**Document section**:
------------------------------------------------------------

American screenwriter and director

Tom Abrams (North Carolina, 1958) is an American screenwriter and director whose work has been recognized in both the United States and Europe.

== Early life and education ==
Abrams was born and raised in North Carolina. His father was Richard Abrams, a Chief Master Sergeant in the US Air Force, who did three tours of duty in Vietnam and received the Bronze Star. His mother Pegge Abrams, was a Civil Rights activist and Director of the Language Laboratory at Duke University.

Abrams grew up in Durham where he starred in stage plays at Northern High School and the Duke University Summer Theater, including productions of Flowers for Algernon, One Flew Over The Cuckoo's Nest, The Lion in Winter, Dirty Linen and the New-Found-Land, and The Hound of the Baskervilles.

He continued his education at Guilford College in Greensboro, where he received a B.A. in Drama and studied abroad in London and Munich. At Guilford, Abrams acted in and directed a number of plays, including Tartuffe, Look Homeward Angel, Endgame, The Taming of the Shrew, No Exit, and Six Characters in Search of an Author.

After completing his undergraduate degree Abrams studied theater in the Masters program at Northwestern University where he starred in productions of The Wakefield Mystery Cycle and Rosencrantz & Guildenstern Are Dead. Abrams completed his education at the Columbia University Film Division where he received an M.F.A. in Screenwriting and Directing, and was mentored by Frank Daniel, Miloš Forman, Annette Insdorf and Brad Dourif.

------------------------------------------------------------

**Supplied material**:

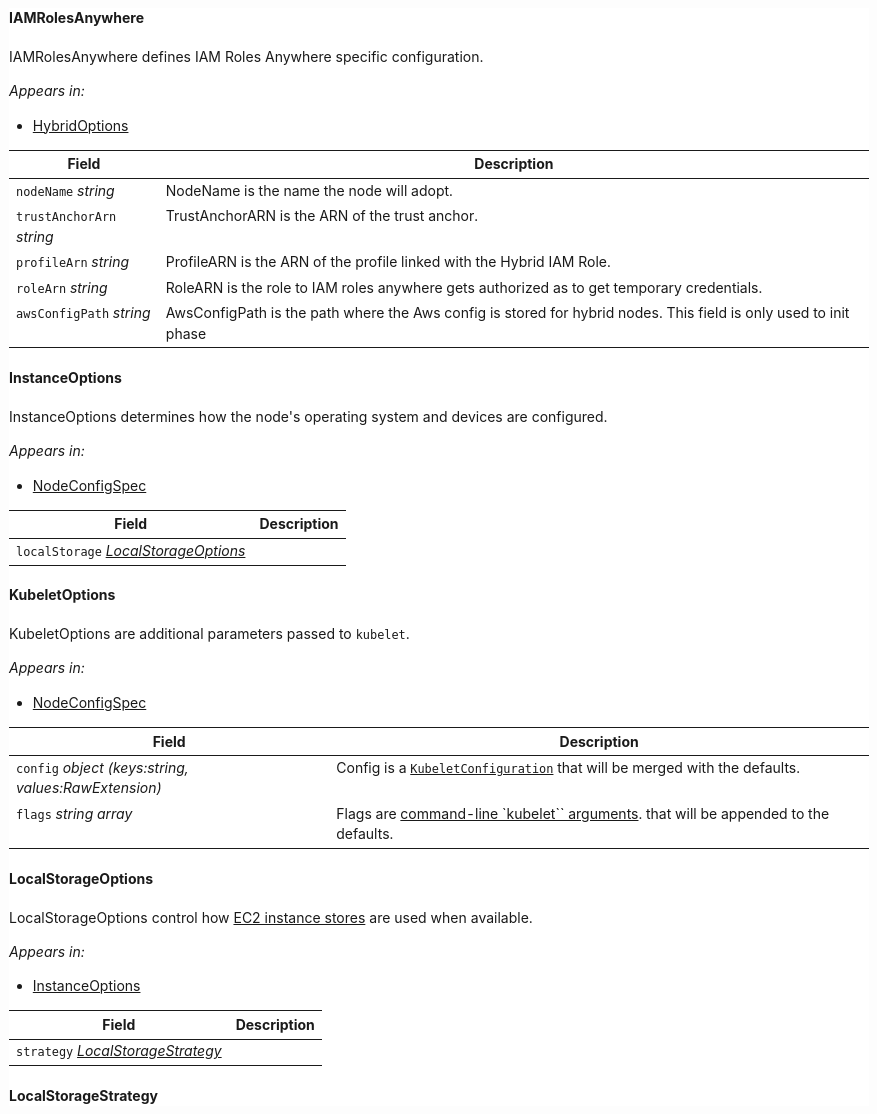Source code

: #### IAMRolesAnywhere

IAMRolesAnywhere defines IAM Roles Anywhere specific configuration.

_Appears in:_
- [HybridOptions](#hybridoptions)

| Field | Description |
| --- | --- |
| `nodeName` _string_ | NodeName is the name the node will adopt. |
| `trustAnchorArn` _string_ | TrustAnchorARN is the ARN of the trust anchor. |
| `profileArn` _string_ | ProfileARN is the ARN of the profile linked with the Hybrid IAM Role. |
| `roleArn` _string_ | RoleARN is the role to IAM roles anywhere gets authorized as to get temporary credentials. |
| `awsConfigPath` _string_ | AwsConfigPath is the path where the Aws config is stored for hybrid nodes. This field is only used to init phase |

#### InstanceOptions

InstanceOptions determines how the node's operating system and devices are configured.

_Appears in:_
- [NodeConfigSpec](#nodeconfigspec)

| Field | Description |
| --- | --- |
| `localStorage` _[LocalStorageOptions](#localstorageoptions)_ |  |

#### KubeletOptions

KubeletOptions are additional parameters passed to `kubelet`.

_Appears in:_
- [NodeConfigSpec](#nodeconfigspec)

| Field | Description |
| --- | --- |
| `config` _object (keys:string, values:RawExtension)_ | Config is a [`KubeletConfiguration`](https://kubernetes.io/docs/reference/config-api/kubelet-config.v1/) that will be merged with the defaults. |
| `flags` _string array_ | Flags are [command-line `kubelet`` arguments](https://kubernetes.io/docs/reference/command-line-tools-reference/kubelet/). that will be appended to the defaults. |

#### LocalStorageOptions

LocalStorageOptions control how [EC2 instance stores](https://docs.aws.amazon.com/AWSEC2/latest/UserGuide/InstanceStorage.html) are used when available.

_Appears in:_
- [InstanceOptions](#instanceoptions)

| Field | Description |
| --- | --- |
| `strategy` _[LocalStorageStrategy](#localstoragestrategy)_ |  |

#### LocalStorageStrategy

------------------------------------------------------------

**Instruction 1**: According to the biography of Tom Abrams, what degree did he earn at Guilford College?
**Instruction 2**: Rewrite the records from their start through the line containing "LocalStorageOptions control how", replacing "Description" with "Details" and leaving everything else unchanged. Omit the pictures.

**Exercise result 1**: A B.A. in Drama.

**Exercise result 2**:
Source code

: #### IAMRolesAnywhere

IAMRolesAnywhere defines IAM Roles Anywhere specific configuration.

_Appears in:_
- [HybridOptions](#hybridoptions)

| Field | Details |
| --- | --- |
| `nodeName` _string_ | NodeName is the name the node will adopt. |
| `trustAnchorArn` _string_ | TrustAnchorARN is the ARN of the trust anchor. |
| `profileArn` _string_ | ProfileARN is the ARN of the profile linked with the Hybrid IAM Role. |
| `roleArn` _string_ | RoleARN is the role to IAM roles anywhere gets authorized as to get temporary credentials. |
| `awsConfigPath` _string_ | AwsConfigPath is the path where the Aws config is stored for hybrid nodes. This field is only used to init phase |

#### InstanceOptions

InstanceOptions determines how the node's operating system and devices are configured.

_Appears in:_
- [NodeConfigSpec](#nodeconfigspec)

| Field | Details |
| --- | --- |
| `localStorage` _[LocalStorageOptions](#localstorageoptions)_ |  |

#### KubeletOptions

KubeletOptions are additional parameters passed to `kubelet`.

_Appears in:_
- [NodeConfigSpec](#nodeconfigspec)

| Field | Details |
| --- | --- |
| `config` _object (keys:string, values:RawExtension)_ | Config is a [`KubeletConfiguration`](https://kubernetes.io/docs/reference/config-api/kubelet-config.v1/) that will be merged with the defaults. |
| `flags` _string array_ | Flags are [command-line `kubelet`` arguments](https://kubernetes.io/docs/reference/command-line-tools-reference/kubelet/). that will be appended to the defaults. |

#### LocalStorageOptions

LocalStorageOptions control how [EC2 instance stores](https://docs.aws.amazon.com/AWSEC2/latest/UserGuide/InstanceStorage.html) are used when available.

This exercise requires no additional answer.